** Work request **
Reproduce all entries below verbatim. Skip the pictures.

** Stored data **
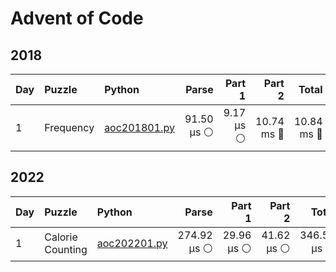 # Advent of Code

## 2018

| Day | Puzzle | Python | Parse | Part 1 | Part 2 | Total |
|:---|:---|:---|---:|---:|---:|---:|
| 1 | Frequency | [aoc201801.py](01_frequency/aoc201801.py) | 91.50 μs ⚪️ | 9.17 μs ⚪️ | 10.74 ms 🔵 | 10.84 ms 🔵 |

## 2022

| Day | Puzzle | Python | Parse | Part 1 | Part 2 | Total |
|:---|:---|:---|---:|---:|---:|---:|
| 1 | Calorie Counting | [aoc202201.py](01_calorie_counting/aoc202201.py) | 274.92 μs ⚪️ | 29.96 μs ⚪️ | 41.62 μs ⚪️ | 346.50 μs ⚪️ |
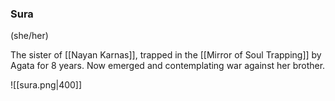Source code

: ### Sura
(she/her)

The sister of [[Nayan Karnas]], trapped in the [[Mirror of Soul Trapping]] by Agata for 8 years. Now emerged and contemplating war against her brother.

![[sura.png|400]]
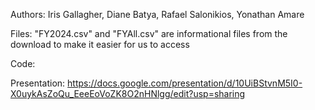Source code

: Authors: Iris Gallagher, Diane Batya, Rafael Salonikios, Yonathan Amare

 Files: "FY2024.csv" and "FYAll.csv" are informational files from the download to make it easier for us to access 

 Code: 

Presentation: 
https://docs.google.com/presentation/d/10UiBStvnM5I0-X0uykAsZoQu_EeeEoVoZK8O2nHNlgg/edit?usp=sharing
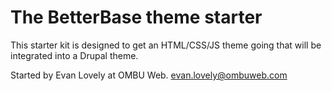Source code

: The BetterBase theme starter
============================
This starter kit is designed to get an HTML/CSS/JS theme going that will be integrated into a Drupal theme.

Started by Evan Lovely at OMBU Web.
evan.lovely@ombuweb.com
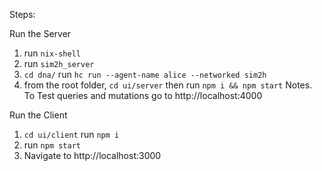 Steps:

Run the Server
1. run `nix-shell`
2. run `sim2h_server`
3. `cd dna/` run `hc run --agent-name alice --networked sim2h`
4. from the root folder, `cd ui/server` then run `npm i && npm start`
Notes. To Test queries and mutations go to http://localhost:4000

Run the Client
1. `cd ui/client` run `npm i`
2. run `npm start`
3. Navigate to http://localhost:3000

** Answer section **
 # Advent of Code

## 2018

| Day | Puzzle | Python | Parse | Part 1 | Part 2 | Total |
|:---|:---|:---|---:|---:|---:|---:|
| 1 | Frequency | [aoc201801.py](01_frequency/aoc201801.py) | 91.50 μs ⚪️ | 9.17 μs ⚪️ | 10.74 ms 🔵 | 10.84 ms 🔵 |

## 2022

| Day | Puzzle | Python | Parse | Part 1 | Part 2 | Total |
|:---|:---|:---|---:|---:|---:|---:|
| 1 | Calorie Counting | [aoc202201.py](01_calorie_counting/aoc202201.py) | 274.92 μs ⚪️ | 29.96 μs ⚪️ | 41.62 μs ⚪️ | 346.50 μs ⚪️ |
Source code

: ### Sura
(she/her)

The sister of [[Nayan Karnas]], trapped in the [[Mirror of Soul Trapping]] by Agata for 8 years. Now emerged and contemplating war against her brother.

![[sura.png|400]]
Source code

: Authors: Iris Gallagher, Diane Batya, Rafael Salonikios, Yonathan Amare

 Files: "FY2024.csv" and "FYAll.csv" are informational files from the download to make it easier for us to access 

 Code: 

Presentation: 
https://docs.google.com/presentation/d/10UiBStvnM5I0-X0uykAsZoQu_EeeEoVoZK8O2nHNlgg/edit?usp=sharing
Source code

: The BetterBase theme starter
============================
This starter kit is designed to get an HTML/CSS/JS theme going that will be integrated into a Drupal theme.

Started by Evan Lovely at OMBU Web.
evan.lovely@ombuweb.com
 Steps:

Run the Server
1. run `nix-shell`
2. run `sim2h_server`
3. `cd dna/` run `hc run --agent-name alice --networked sim2h`
4. from the root folder, `cd ui/server` then run `npm i && npm start`
Notes. To Test queries and mutations go to http://localhost:4000

Run the Client
1. `cd ui/client` run `npm i`
2. run `npm start`
3. Navigate to http://localhost:3000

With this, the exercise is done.